Between 1981 and 1987, Shooster represented a man who had been unlawfully arrested and placed face first into a fire ant nest on the ground in the process. After being cleared of any wrongdoing, Shooster helped the man sue the Miami police department. The jury in the case debated only five minutes before deciding in favor of Shooster's client. In 1983 Shooster represented home-owners in Lauderdale Isles in Southwest Broward in a suit against the building of a privately funded marina they stated would harm local wildlife. The residents were specifically concerned about the deaths of local manatees. The suit caused the developer of the marina to double the size of the potential feeding area for the manatees in exchange for residents dropping the suit.

Between 1986 and 1988 Shooster represented a Catholic congregation in Florida in a lawsuit against a second congregation over their purchased right to use the Our Lady of Fatima Catholic Church in Inverness, Florida. Alternatively, Shooster began representing a client in 1987 after he was refused over 50 police jobs because he had previously settled against North Miami Beach's police department over a wrist injury the city had caused. Shooster stated that the police forces had essentially blacklisted his client solely for winning a civil suit against the city for negligence.

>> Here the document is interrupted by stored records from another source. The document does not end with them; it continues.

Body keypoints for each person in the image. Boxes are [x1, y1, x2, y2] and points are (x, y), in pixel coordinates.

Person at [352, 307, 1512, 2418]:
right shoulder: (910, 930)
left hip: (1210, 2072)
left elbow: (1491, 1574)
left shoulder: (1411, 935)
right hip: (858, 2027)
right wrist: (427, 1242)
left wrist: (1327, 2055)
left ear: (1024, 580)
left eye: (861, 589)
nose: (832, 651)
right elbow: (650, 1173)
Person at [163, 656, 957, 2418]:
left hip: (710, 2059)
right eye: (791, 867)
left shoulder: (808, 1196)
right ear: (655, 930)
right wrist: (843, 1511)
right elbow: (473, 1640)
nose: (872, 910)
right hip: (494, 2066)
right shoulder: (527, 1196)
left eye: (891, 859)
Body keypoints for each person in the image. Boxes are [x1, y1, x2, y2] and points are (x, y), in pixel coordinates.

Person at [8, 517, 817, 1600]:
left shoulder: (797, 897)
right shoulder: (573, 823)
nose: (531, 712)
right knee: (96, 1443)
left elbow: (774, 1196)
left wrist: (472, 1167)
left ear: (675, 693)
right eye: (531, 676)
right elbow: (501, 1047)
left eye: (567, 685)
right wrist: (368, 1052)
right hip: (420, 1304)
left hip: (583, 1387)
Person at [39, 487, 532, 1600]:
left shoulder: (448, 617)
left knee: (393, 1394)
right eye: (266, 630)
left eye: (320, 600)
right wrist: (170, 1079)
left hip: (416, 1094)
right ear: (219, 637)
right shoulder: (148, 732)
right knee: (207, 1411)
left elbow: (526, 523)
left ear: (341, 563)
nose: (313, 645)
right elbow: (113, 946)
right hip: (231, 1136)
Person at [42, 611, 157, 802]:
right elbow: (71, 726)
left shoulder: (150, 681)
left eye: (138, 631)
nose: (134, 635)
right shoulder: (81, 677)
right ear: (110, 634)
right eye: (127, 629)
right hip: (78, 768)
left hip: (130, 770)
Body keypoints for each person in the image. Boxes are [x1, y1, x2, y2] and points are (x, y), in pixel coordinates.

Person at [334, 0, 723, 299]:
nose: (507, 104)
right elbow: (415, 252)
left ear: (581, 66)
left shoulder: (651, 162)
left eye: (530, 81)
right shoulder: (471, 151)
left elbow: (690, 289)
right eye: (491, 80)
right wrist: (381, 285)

1993 Shooster represented three Chinese immigrants against a fraudulent immigration services provided by a consortium of individuals doing business in Florida. After Shooster joined the case, the consortium quickly settled in order for the suit to not go forward. In 1994 Shooster represented two Jewish employees in a religious discrimination case against the State of Florida, who claimed that their supervisors harassed and then terminated the employees due to their Jewish faith. The number of employees of complaints in the suit soon grew to four.